Spatial patches#

Spatial patches are used to get uncertainty estimates using jackknife or bootstrap resampling. Furthermore, they allow to parallelise the correlation measurements by distributing pairs of patches to different CPUs. Depending on the backend, the number of jobs depends on the patch size compared to the measurement scales. The larger the scales, the more neighbouring patches must be visited, in the worst case this scales with the number of patches squared.

Construction#

Patches should ideally not overlap spatially, not only from a performance perspective. If the patches are a random subsample of the full data set, the spatial resampling will not capture all of the spatial sample variance of the data sets and instead be limited to the shot-noise component.

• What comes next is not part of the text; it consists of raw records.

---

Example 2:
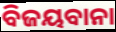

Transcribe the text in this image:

ବିଜୟବାନା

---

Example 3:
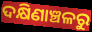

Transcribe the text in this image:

ଦକ୍ଷିଣାଞ୍ଚଳରୁ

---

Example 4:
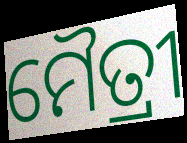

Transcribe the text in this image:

ମୈତ୍ରୀ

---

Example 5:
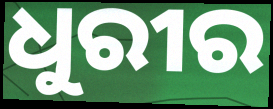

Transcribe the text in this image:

ଧୁରୀରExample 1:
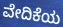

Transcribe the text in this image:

ವೇದಿಕೆಯ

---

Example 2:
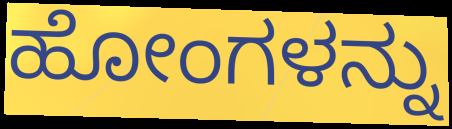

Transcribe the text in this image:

ಹೋಂಗಳನ್ನು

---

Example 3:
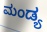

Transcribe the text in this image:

ಮಂಡ್ಯ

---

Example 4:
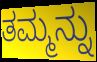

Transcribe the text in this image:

ತಮ್ಮನ್ನು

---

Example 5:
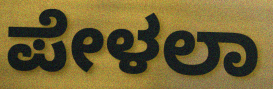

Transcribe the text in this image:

ಪೇಳಲಾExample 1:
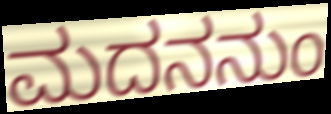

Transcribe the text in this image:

ಮದನನುಂ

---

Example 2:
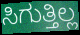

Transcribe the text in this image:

ಸಿಗುತ್ತಿಲ್ಲ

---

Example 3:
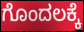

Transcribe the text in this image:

ಗೊಂದಲಕ್ಕೆ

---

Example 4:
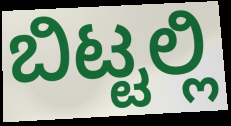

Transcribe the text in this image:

ಬಿಟ್ಟಲ್ಲಿ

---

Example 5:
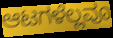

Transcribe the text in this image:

ಆಟಗಳೆಲ್ಲವೂ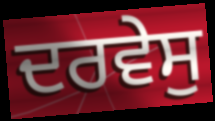
ਦਰਵੇਸੁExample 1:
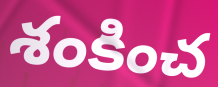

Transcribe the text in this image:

శంకించ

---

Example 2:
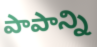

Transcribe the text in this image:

పాపాన్ని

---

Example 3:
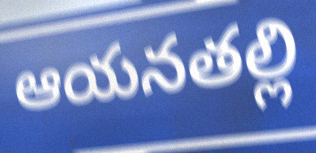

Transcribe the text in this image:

ఆయనతల్లి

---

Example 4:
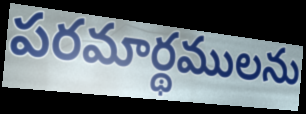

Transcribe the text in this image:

పరమార్థములను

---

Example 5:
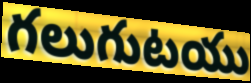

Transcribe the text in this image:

గలుగుటయుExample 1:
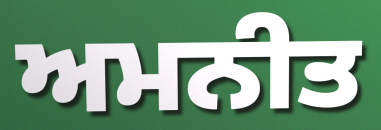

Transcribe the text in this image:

ਅਮਨੀਤ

One way to construct patches is to use the built-in k-means clustering algorithm, which will split the data into roughly similar Voroni cells (depending on the data footprint and masking). This can be achieved by supplying the npatches parameter at catalog construction or using the corresponding yaw_cli init --n-patches / n_patches in the data section of the YAML configuration.

Considerations#

The best choice for the number of patches depends on the data samples. The optimum performance is achieved with a small number of patches that can be optimally distributed on the available CPUs.

Note

The number of patches should be large enough to get a robust covariance estimate from spatial resampling.

Furthermore, all input catalogs should use the same patch definition.

Warning

The patch centers of all catalogs must align perfectly to produce consistent results.

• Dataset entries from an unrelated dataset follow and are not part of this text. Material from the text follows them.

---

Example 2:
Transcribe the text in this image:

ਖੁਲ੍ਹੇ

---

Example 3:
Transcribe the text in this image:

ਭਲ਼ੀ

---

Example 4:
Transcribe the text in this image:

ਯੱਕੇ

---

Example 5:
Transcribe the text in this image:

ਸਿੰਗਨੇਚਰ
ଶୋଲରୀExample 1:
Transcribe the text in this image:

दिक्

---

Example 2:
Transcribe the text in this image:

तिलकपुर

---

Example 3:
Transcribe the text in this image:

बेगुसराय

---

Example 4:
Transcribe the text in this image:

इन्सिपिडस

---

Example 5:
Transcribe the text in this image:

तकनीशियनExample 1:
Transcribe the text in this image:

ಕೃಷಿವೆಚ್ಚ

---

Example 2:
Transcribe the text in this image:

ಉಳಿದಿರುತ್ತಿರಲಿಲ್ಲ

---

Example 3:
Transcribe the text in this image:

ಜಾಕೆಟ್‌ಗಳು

The command line tools handle this automatically by constructing patches from the first random catalog read in and then applying these patches automatically to subsequent data samples.

When assigning to patches using an index column from the input data, or when using the python API, this must ensured by the user. One way to achieve this is passing an existing data catalog for the npatches argument when constructing new catalogs, as shown in the example.